O presidente francês, Emmanuel Macron, e o primeiro-ministro britânico, Keir Starmer, coorganizaram na sexta-feira (17 de abril) uma reunião de alto nível com 40 países, com o objetivo de formar uma aliança marítima de escolta puramente defensiva focada no Estreito de Ormuz. A União Europeia manifestou claramente a sua recusa em participar do bloqueio marítimo total liderado pelos EUA contra o Irã, destacando a significativa divisão na estratégia geopolítica transatlântica após o ataque aéreo conjunto de 28 de fevereiro. Mais de 20.000 marinheiros estão presos e um grande número de navios mercantes está retido, levantando preocupações sobre riscos sistêmicos para a indústria de transporte marítimo. Na próxima semana, a reunião de planejamento militar avaliará a alocação específica de recursos para operações de desminagem, escolta e compartilhamento de informações.
Divergência nas políticas UE-EUA
Desde o ataque aéreo realizado pelas forças conjuntas dos EUA e Israel em 28 de fevereiro sobre alvos na região, o Irã já restringiu substancialmente a passagem de navios não iranianos pelo Estreito de Ormuz. Na sequência, Washington unilateralmente intensificou as sanções nesta segunda-feira, impondo um bloqueio total a navios que entram e saem dos portos iranianos, e o presidente dos EUA, Donald Trump, pediu publicamente a assistência de países aliados da OTAN. No entanto, o bloco europeu liderado por Reino Unido, França, Alemanha e Itália avaliou que participar diretamente do bloqueio levaria a um alastramento descontrolado de conflitos militares. De acordo com um memorando da reunião, a União Europeia defende a restauração da passagem internacional após cessar-fogo ou resolução do conflito através do envio de força multinacional, mantendo a neutralidade marítima dentro do arcabouço do direito internacional e evitando confrontos diretos.
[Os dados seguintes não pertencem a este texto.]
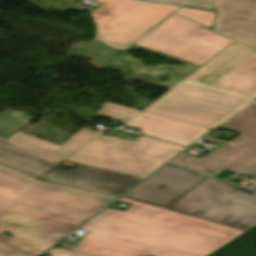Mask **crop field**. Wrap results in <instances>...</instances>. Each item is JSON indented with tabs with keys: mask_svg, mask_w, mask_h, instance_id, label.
<instances>
[{
	"mask_svg": "<svg viewBox=\"0 0 256 256\" xmlns=\"http://www.w3.org/2000/svg\"><path fill=\"white\" fill-rule=\"evenodd\" d=\"M184 81L253 99L256 49L235 41Z\"/></svg>",
	"mask_w": 256,
	"mask_h": 256,
	"instance_id": "3316defc",
	"label": "crop field"
},
{
	"mask_svg": "<svg viewBox=\"0 0 256 256\" xmlns=\"http://www.w3.org/2000/svg\"><path fill=\"white\" fill-rule=\"evenodd\" d=\"M103 6L92 12L97 24L96 39L109 47L125 50L164 19L177 6L134 1L95 0Z\"/></svg>",
	"mask_w": 256,
	"mask_h": 256,
	"instance_id": "dd49c442",
	"label": "crop field"
},
{
	"mask_svg": "<svg viewBox=\"0 0 256 256\" xmlns=\"http://www.w3.org/2000/svg\"><path fill=\"white\" fill-rule=\"evenodd\" d=\"M21 112H23V111H21ZM24 113H26V112H24ZM28 114V113H27Z\"/></svg>",
	"mask_w": 256,
	"mask_h": 256,
	"instance_id": "dafd665d",
	"label": "crop field"
},
{
	"mask_svg": "<svg viewBox=\"0 0 256 256\" xmlns=\"http://www.w3.org/2000/svg\"><path fill=\"white\" fill-rule=\"evenodd\" d=\"M184 149L144 136L133 141L98 133L65 160L146 178Z\"/></svg>",
	"mask_w": 256,
	"mask_h": 256,
	"instance_id": "412701ff",
	"label": "crop field"
},
{
	"mask_svg": "<svg viewBox=\"0 0 256 256\" xmlns=\"http://www.w3.org/2000/svg\"><path fill=\"white\" fill-rule=\"evenodd\" d=\"M205 177L207 175L168 164L124 198L165 208Z\"/></svg>",
	"mask_w": 256,
	"mask_h": 256,
	"instance_id": "28ad6ade",
	"label": "crop field"
},
{
	"mask_svg": "<svg viewBox=\"0 0 256 256\" xmlns=\"http://www.w3.org/2000/svg\"><path fill=\"white\" fill-rule=\"evenodd\" d=\"M215 32L256 47V1L222 0Z\"/></svg>",
	"mask_w": 256,
	"mask_h": 256,
	"instance_id": "22f410ed",
	"label": "crop field"
},
{
	"mask_svg": "<svg viewBox=\"0 0 256 256\" xmlns=\"http://www.w3.org/2000/svg\"><path fill=\"white\" fill-rule=\"evenodd\" d=\"M249 102L211 89L181 83L145 112L212 129Z\"/></svg>",
	"mask_w": 256,
	"mask_h": 256,
	"instance_id": "f4fd0767",
	"label": "crop field"
},
{
	"mask_svg": "<svg viewBox=\"0 0 256 256\" xmlns=\"http://www.w3.org/2000/svg\"><path fill=\"white\" fill-rule=\"evenodd\" d=\"M171 4H187L215 8L219 0H153Z\"/></svg>",
	"mask_w": 256,
	"mask_h": 256,
	"instance_id": "bc2a9ffb",
	"label": "crop field"
},
{
	"mask_svg": "<svg viewBox=\"0 0 256 256\" xmlns=\"http://www.w3.org/2000/svg\"><path fill=\"white\" fill-rule=\"evenodd\" d=\"M176 14L211 28L216 12H208V11L183 7Z\"/></svg>",
	"mask_w": 256,
	"mask_h": 256,
	"instance_id": "4a817a6b",
	"label": "crop field"
},
{
	"mask_svg": "<svg viewBox=\"0 0 256 256\" xmlns=\"http://www.w3.org/2000/svg\"><path fill=\"white\" fill-rule=\"evenodd\" d=\"M219 128L235 131L240 135L231 142L205 136L203 139L222 147L202 158L182 154L172 162L214 176L225 170L236 173L256 162V102Z\"/></svg>",
	"mask_w": 256,
	"mask_h": 256,
	"instance_id": "d8731c3e",
	"label": "crop field"
},
{
	"mask_svg": "<svg viewBox=\"0 0 256 256\" xmlns=\"http://www.w3.org/2000/svg\"><path fill=\"white\" fill-rule=\"evenodd\" d=\"M39 179L0 164V256H38L117 198Z\"/></svg>",
	"mask_w": 256,
	"mask_h": 256,
	"instance_id": "8a807250",
	"label": "crop field"
},
{
	"mask_svg": "<svg viewBox=\"0 0 256 256\" xmlns=\"http://www.w3.org/2000/svg\"><path fill=\"white\" fill-rule=\"evenodd\" d=\"M136 129L144 131L142 134L158 138L168 142L187 146L195 141L208 129L190 124L174 121L156 115L142 112L132 122L127 124Z\"/></svg>",
	"mask_w": 256,
	"mask_h": 256,
	"instance_id": "cbeb9de0",
	"label": "crop field"
},
{
	"mask_svg": "<svg viewBox=\"0 0 256 256\" xmlns=\"http://www.w3.org/2000/svg\"><path fill=\"white\" fill-rule=\"evenodd\" d=\"M233 41L173 15L135 44L203 65Z\"/></svg>",
	"mask_w": 256,
	"mask_h": 256,
	"instance_id": "e52e79f7",
	"label": "crop field"
},
{
	"mask_svg": "<svg viewBox=\"0 0 256 256\" xmlns=\"http://www.w3.org/2000/svg\"><path fill=\"white\" fill-rule=\"evenodd\" d=\"M0 163L42 177V180L121 196L143 180L100 169L78 165L71 171L55 168L56 164L0 145Z\"/></svg>",
	"mask_w": 256,
	"mask_h": 256,
	"instance_id": "5a996713",
	"label": "crop field"
},
{
	"mask_svg": "<svg viewBox=\"0 0 256 256\" xmlns=\"http://www.w3.org/2000/svg\"><path fill=\"white\" fill-rule=\"evenodd\" d=\"M139 113L140 111L106 102L97 114L127 122Z\"/></svg>",
	"mask_w": 256,
	"mask_h": 256,
	"instance_id": "733c2abd",
	"label": "crop field"
},
{
	"mask_svg": "<svg viewBox=\"0 0 256 256\" xmlns=\"http://www.w3.org/2000/svg\"><path fill=\"white\" fill-rule=\"evenodd\" d=\"M220 2H221V0H220ZM220 2H219V4H220ZM219 4H218V6L216 8V10H218V11H219V9H223L224 8V7L219 6Z\"/></svg>",
	"mask_w": 256,
	"mask_h": 256,
	"instance_id": "92a150f3",
	"label": "crop field"
},
{
	"mask_svg": "<svg viewBox=\"0 0 256 256\" xmlns=\"http://www.w3.org/2000/svg\"><path fill=\"white\" fill-rule=\"evenodd\" d=\"M127 211L107 209L81 229L90 230L76 252L95 256H208L244 231L140 202Z\"/></svg>",
	"mask_w": 256,
	"mask_h": 256,
	"instance_id": "ac0d7876",
	"label": "crop field"
},
{
	"mask_svg": "<svg viewBox=\"0 0 256 256\" xmlns=\"http://www.w3.org/2000/svg\"><path fill=\"white\" fill-rule=\"evenodd\" d=\"M240 174L256 177V163L226 180L231 181ZM240 188L208 176L166 209L247 231L256 226V195Z\"/></svg>",
	"mask_w": 256,
	"mask_h": 256,
	"instance_id": "34b2d1b8",
	"label": "crop field"
},
{
	"mask_svg": "<svg viewBox=\"0 0 256 256\" xmlns=\"http://www.w3.org/2000/svg\"><path fill=\"white\" fill-rule=\"evenodd\" d=\"M48 254H51L52 256H91V255H86V254H81V253L56 249V248H53L52 250H50Z\"/></svg>",
	"mask_w": 256,
	"mask_h": 256,
	"instance_id": "214f88e0",
	"label": "crop field"
},
{
	"mask_svg": "<svg viewBox=\"0 0 256 256\" xmlns=\"http://www.w3.org/2000/svg\"><path fill=\"white\" fill-rule=\"evenodd\" d=\"M209 256H256V227Z\"/></svg>",
	"mask_w": 256,
	"mask_h": 256,
	"instance_id": "5142ce71",
	"label": "crop field"
},
{
	"mask_svg": "<svg viewBox=\"0 0 256 256\" xmlns=\"http://www.w3.org/2000/svg\"><path fill=\"white\" fill-rule=\"evenodd\" d=\"M33 118L18 111H3L0 114V137L9 138Z\"/></svg>",
	"mask_w": 256,
	"mask_h": 256,
	"instance_id": "d9b57169",
	"label": "crop field"
},
{
	"mask_svg": "<svg viewBox=\"0 0 256 256\" xmlns=\"http://www.w3.org/2000/svg\"><path fill=\"white\" fill-rule=\"evenodd\" d=\"M97 133V131L81 128L59 146L18 131L7 140L0 138V144L58 164Z\"/></svg>",
	"mask_w": 256,
	"mask_h": 256,
	"instance_id": "d1516ede",
	"label": "crop field"
}]
</instances>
Riscos sistêmicos no transporte marítimo se acumulam
A atual paralisação da passagem pelo Estreito de Ormuz está representando um desafio severo para a cadeia de abastecimento global. Sendo um ponto crucial para o transporte de energia global, o bloqueio prolongado do estreito não só interrompe a exportação eficaz de petróleo do Oriente Médio e gás natural liquefeito (GNL), mas também deixa mais de 20.000 marinheiros presos em águas de alto risco. As empresas de transporte marítimo enfrentam uma pressão dupla devido ao desequilíbrio na alocação de capacidade e ao aumento dos custos de permanência. Alguns navios mercantes são forçados a permanecer ancorados por longos períodos ou optar por rotas mais longas, como através do Cabo da Boa Esperança, o que pode elevar diretamente os custos básicos das tarifas globais de transporte de cargas secas e energia.
Perspectivas de uma missão defensiva
A conferência em Paris visa estabelecer um consenso político em torno da missão de escolta puramente defensiva. Além dos líderes da França, Reino Unido, Alemanha e Itália, inclui também oficiais da Ásia e do Oriente Médio. Embora os detalhes sobre financiamento específico e contribuições de tropas ainda não tenham sido divulgados, o planejamento inicial da ação já abrange módulos centrais como compartilhamento de inteligência, operações de desminagem e coordenação de escoltas navais. Diversos diplomatas revelaram que a iniciativa ainda não inclui diretamente EUA e Irã no quadro de negociações, mas o funcionamento final do mecanismo inevitavelmente exigirá coordenação política bilateral. Se a reunião de planejamento militar da próxima semana progredir positivamente e as condições de segurança regional atingirem um limiar básico, o despliegue da escolta poderá ser lançado oportunamente em uma fase de transição.